§ **Work instruction**
Among the entries below, which lines include the string "linejoin"? Show each one.

[Records from a collection]

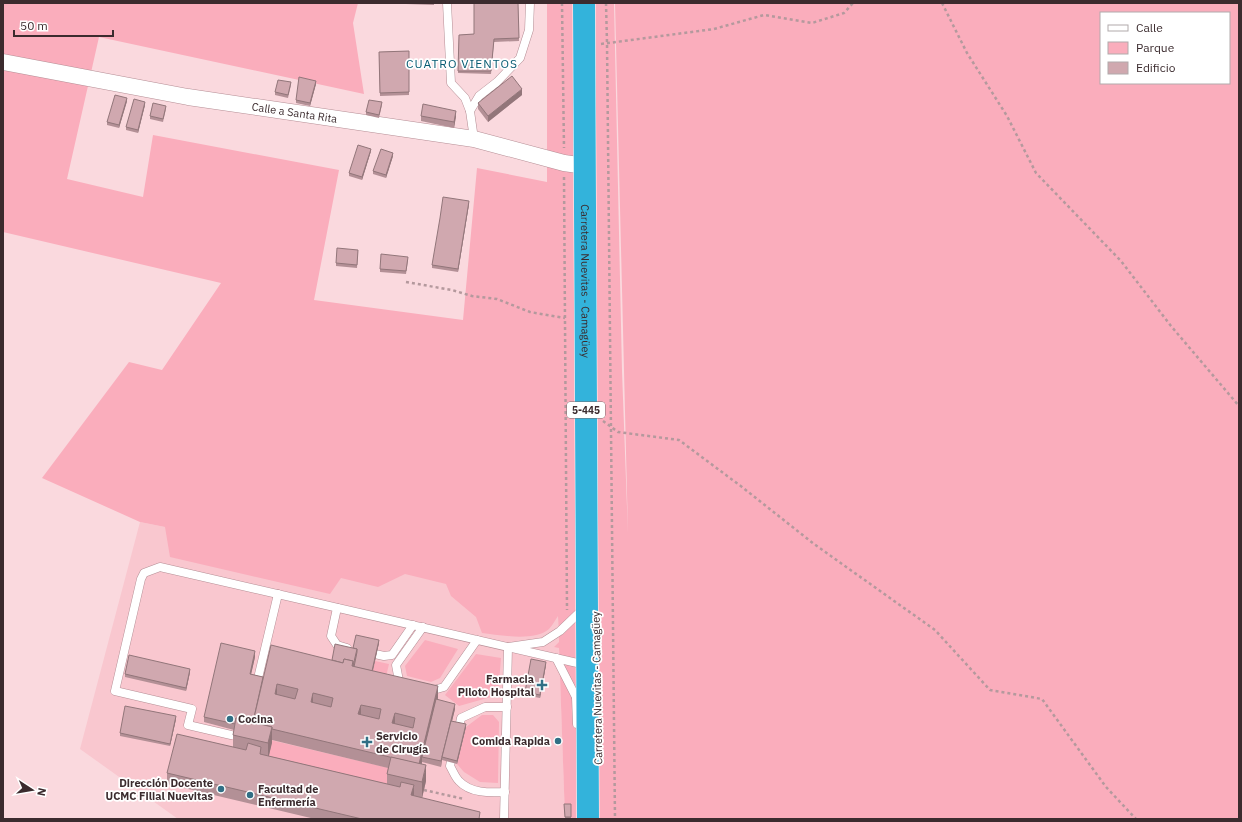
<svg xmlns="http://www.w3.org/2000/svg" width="1242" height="822" font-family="'IBM Plex Sans',sans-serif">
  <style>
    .built { fill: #f9c7cf }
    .green { fill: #faadbc; fill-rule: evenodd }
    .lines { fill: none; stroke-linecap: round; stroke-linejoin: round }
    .lane-casing { stroke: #b58e95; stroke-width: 9 }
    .street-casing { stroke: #b58e95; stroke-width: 17 }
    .highway-casing { stroke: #fff; stroke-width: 23 }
    .path { stroke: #b4999d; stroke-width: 2.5; stroke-dasharray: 3 3; stroke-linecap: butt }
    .lane { stroke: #fff; stroke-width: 8 }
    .street { stroke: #fff; stroke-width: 16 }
    .highway { stroke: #33b3db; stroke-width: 22 }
    .wall { fill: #b39096; fill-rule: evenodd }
    .shaded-wall { fill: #92767a }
    .building { fill: #d0a8af; stroke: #92767a; fill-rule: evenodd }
    .poi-dot { fill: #316f85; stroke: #fff; stroke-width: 1.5 }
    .labels { text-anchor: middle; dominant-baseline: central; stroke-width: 3.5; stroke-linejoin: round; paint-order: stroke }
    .shield { fill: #fff; stroke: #766b6d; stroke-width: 1 }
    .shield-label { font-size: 10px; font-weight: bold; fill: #3b2b2e }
    .street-label { font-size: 11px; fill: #3b2b2e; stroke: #fff }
    .poi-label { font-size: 11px; font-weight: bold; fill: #3b2b2e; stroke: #fff; text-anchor: end }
    .neighbourhood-label { font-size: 12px; letter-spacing: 1px; fill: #065a72; stroke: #fff }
  </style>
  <rect width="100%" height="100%" fill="#fad9de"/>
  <polygon class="built" points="346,456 558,615 565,819 178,819 80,749 140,522 165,527"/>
  <g class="green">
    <path d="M3,3H358L353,23L364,94L99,37L67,179L143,197L153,135L339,170L314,300L463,320L477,168L547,182V3H614L622,371L628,534L615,3H1239V819H565L559,648L554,647L559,642L558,616C555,620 553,625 549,629C534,642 500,635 482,633L476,617L451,596L446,584L405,574L378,587L341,578L330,594L170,557L165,527L140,522L42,478L129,362L162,370L221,283L3,232ZM1101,13H1229V83H1101Z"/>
    <polygon points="425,640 458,649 440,678 431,682 407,676 405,666"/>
    <polygon points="476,654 501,658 498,695 459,706 445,695"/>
    <polygon points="375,661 389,664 384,685 370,682"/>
    <polygon points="482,715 493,715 499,722 498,783 480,782 464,772 457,764 466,727"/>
    <polygon points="266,739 406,772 387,789 261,758"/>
  </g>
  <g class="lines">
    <g class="lane-casing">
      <g id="lane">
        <polyline points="447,3 451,83 465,98 470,111"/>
        <polyline points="474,139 470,111 479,96 497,82 520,58 529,30 530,3"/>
        <polyline points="337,608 331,636 337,645 347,648"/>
        <polyline points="366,652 384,656 392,655 413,625"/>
        <polyline points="556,658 578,701"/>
        <polyline points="259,674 278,594"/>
        <polyline points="404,683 399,681 396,665 423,627"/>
        <polyline points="427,689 430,691 444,687 477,640"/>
        <polyline points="576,697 577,724"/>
        <polyline points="458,733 461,718 485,707 507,707"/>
        <polyline points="231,735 188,725 192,709 115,691 141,579 144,573 160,567 586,665"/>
        <path d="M453,752L450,766C453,771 455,777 459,781C470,793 489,793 505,792"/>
        <polyline points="504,819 508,647 543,642 560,631 583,609"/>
      </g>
    </g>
    <g class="street-casing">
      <g id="street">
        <path id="s1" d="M3,62L188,97L474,139L564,163L585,166"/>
      </g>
    </g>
    <g class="highway-casing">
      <g id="highway">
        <path id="s2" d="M584,3L588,819"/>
      </g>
    </g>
    <g class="path">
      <polyline points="562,3 564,148"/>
      <polyline points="606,3 607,43 615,819"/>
      <polyline points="942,3 967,53 1007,116 1036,173 1121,261 1171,326 1239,406"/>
      <polyline points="601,44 714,29 764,15 812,23 844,13 853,3"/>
      <polyline points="564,177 567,610"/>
      <polyline points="406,282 452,290 472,296 497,299 530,312 565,318"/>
      <polyline points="603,421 618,432 679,440 742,487 814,544 935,630 990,690 1042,699 1106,787 1136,819"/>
      <polyline points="424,790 464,799"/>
    </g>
    <use href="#lane" class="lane"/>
    <use href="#street" class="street"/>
    <use href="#highway" class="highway"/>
  </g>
  <g class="wall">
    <polygon points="406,3 434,3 434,5 406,4"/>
    <polygon points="518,3 519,41 494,42 491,74 458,73 459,35 474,34"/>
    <polygon points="409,51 409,95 380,96 379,52"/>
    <polygon points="316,84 310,106 296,103 296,100"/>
    <polygon points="291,85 288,98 275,95 275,92"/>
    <polygon points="522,95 488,122 478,109 478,103"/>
    <polygon points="127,101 119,128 107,125 107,122"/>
    <polygon points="145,105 138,133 126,130 126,127"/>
    <polygon points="382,105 379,118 366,115 366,112"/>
    <polygon points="166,109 163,122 150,119 150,116"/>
    <polygon points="421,116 456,116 454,128 421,121"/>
    <polygon points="371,151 362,180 349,176 349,173"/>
    <polygon points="393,156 386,178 373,174 373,171"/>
    <polygon points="469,204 458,272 432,268 432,265"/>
    <polygon points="358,250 357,268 336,266 336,263"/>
    <polygon points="408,260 406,274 380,272 380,269"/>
    <path d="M379,643L373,671L438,698L437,699L455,709L452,721L466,727L457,764L442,760L441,767L422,762V764L426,781L422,798L480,819H315L167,784V773L233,747V735L234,730L204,722V717L255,657L251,674L263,677L332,660L353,648ZM272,740L388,768L387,774V784L269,756Z"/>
    <polygon points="546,665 540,698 525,695 525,692"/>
    <polygon points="190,672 186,691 125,677 125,674"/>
    <polygon points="176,719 170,746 120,736 120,733"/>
    <polygon points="564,804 571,804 571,819 565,819"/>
  </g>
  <g class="shaded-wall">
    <polygon points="316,81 316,84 310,106 310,103"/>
    <polygon points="522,89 522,95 488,122 488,116"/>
    <polygon points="127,98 127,101 119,128 119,125"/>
    <polygon points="145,102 145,105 138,133 138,130"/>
    <polygon points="456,111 456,116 454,128 454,122"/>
    <polygon points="371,149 371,151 362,180 362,177"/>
    <polygon points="393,153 393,156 386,178 386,175"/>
    <polygon points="469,201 469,204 458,272 458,269"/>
    <polygon points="379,640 379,643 370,682 370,679"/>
    <polygon points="255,651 255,657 250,679 250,674"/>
    <polygon points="546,662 546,665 540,698 540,695"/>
    <polygon points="190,669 190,672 186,691 186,688"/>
    <polygon points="277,684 277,695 275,694"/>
    <polygon points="438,686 438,698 423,757 422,757 422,762 418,779 418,768"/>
    <polygon points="313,693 313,704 311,702"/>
    <polygon points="455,704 455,709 443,757 442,757 441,767 441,761"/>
    <polygon points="361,705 361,716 358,714"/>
    <polygon points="395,713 395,724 392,723"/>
    <polygon points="176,716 176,719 170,746 170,744"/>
    <polygon points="466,724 466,727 457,764 457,761"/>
    <polygon points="272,727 272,743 268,759 268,743"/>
    <polygon points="426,765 426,781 422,798 422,782"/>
    <polygon points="414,785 414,796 411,795"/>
  </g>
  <g class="building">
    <polygon points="474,3 518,3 519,38 494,39 491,71 458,71 459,35 474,34"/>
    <polygon points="409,51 409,92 380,93 379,52"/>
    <polygon points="512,76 522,89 488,116 478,103"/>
    <polygon points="299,77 316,81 310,103 296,100"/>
    <polygon points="278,80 291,82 288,95 275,92"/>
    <polygon points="115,95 127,98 119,125 107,122"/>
    <polygon points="134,99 145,102 138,130 126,127"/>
    <polygon points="369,100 382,102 379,115 366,112"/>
    <polygon points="153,103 166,106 163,119 150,116"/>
    <polygon points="423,104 456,111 454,122 421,116"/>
    <polygon points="358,145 371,149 362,177 349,173"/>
    <polygon points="381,149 393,153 386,175 373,171"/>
    <polygon points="443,197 469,201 458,269 432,265 440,218"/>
    <polygon points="337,248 358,250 357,265 336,263"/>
    <polygon points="381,254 408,257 406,271 380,269"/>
    <polygon points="356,635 379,640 372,671 354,667 357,652 357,649 353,648"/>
    <polygon points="221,643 255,651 250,674 263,677 253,722 236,718 235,724 204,717"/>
    <polygon points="335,644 357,649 353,666 353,661 344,659 343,663 332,660"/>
    <path d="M271,645L343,663L344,659L353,661L352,666L438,686L419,764L272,729V727L253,722ZM277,684L298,689L295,699L275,694ZM313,693L333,698L331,707L311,702ZM361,705L381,709L379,719L358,714ZM395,713L415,718L413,728L392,723Z"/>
    <polygon points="129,655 190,669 186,688 125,674"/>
    <polygon points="531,659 546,662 540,695 525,692"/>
    <polygon points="436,699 455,704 441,761 422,757"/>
    <polygon points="125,706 176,716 170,744 120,733"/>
    <polygon points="236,718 272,727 268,743 233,735"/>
    <polygon points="451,721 466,724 457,761 442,757"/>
    <polygon points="177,734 246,750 248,743 261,747 260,754 400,787 401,782 414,785 411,795 480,812 479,819 362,819 167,773"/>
    <polygon points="391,757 426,765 422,782 387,774"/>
    <polygon points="564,804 571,804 571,817 565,817"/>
  </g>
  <g class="poi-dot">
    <path d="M540 679h4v4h4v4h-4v4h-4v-4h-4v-4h4z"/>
    <circle cx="230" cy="719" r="4"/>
    <circle cx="558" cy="741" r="4"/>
    <path d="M365 736h4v4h4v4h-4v4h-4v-4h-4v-4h4z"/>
    <circle cx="221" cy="789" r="4"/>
    <circle cx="250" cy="795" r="4"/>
  </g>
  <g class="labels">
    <rect class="shield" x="567" y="402" width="38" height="16" rx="3"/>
    <g class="shield-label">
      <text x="586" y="410">5-445</text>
    </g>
    <g class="street-label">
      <text stroke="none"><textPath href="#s1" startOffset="296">Calle a Santa Rita</textPath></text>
      <text stroke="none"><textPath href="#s2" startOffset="278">Carretera Nuevitas - Camagüey</textPath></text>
      <text transform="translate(597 688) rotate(-91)">Carretera Nuevitas - Camagüey</text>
    </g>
    <g class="poi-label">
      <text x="534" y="679">Farmacia<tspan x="534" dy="13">Piloto Hospital</tspan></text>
      <text x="238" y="719" text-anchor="start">Cocina</text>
      <text x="376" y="736" text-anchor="start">Servicio<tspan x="376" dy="13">de Cirugía</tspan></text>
      <text x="550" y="741">Comida Rapida</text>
      <text x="213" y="783">Dirección Docente<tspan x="213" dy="13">UCMC Filial Nuevitas</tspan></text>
      <text x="258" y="789" text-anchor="start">Facultad de<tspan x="258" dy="13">Enfermería</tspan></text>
    </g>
    <g class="neighbourhood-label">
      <text x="462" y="63">CUATRO VIENTOS</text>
    </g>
  </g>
  <rect width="1242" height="822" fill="none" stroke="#3b2b2e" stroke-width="8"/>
  <rect x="1100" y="12" width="130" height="72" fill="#ffffff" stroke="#b1aaab"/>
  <rect x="1108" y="25" width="20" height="6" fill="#ffffff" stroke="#b1aaab"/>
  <text x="1136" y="32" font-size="12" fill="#3b2b2e">Calle</text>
  <rect x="1108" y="42" width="20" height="12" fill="#faadbc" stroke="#b1aaab"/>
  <text x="1136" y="52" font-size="12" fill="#3b2b2e">Parque</text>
  <rect x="1108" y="62" width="20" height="12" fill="#d0a8af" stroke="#b1aaab"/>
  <text x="1136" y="72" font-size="12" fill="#3b2b2e">Edificio</text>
  <g transform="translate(32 790) rotate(102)" stroke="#ffffff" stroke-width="3" paint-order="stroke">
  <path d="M0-3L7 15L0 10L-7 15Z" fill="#3b2b2e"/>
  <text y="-6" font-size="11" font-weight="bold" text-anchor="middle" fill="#3b2b2e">N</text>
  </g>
  <path d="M14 30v6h99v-6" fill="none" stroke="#3b2b2e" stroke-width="2"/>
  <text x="20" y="30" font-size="12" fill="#3b2b2e" stroke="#ffffff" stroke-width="3" paint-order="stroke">50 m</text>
</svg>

§ **Solution for this task**
    .lines { fill: none; stroke-linecap: round; stroke-linejoin: round }
    .labels { text-anchor: middle; dominant-baseline: central; stroke-width: 3.5; stroke-linejoin: round; paint-order: stroke }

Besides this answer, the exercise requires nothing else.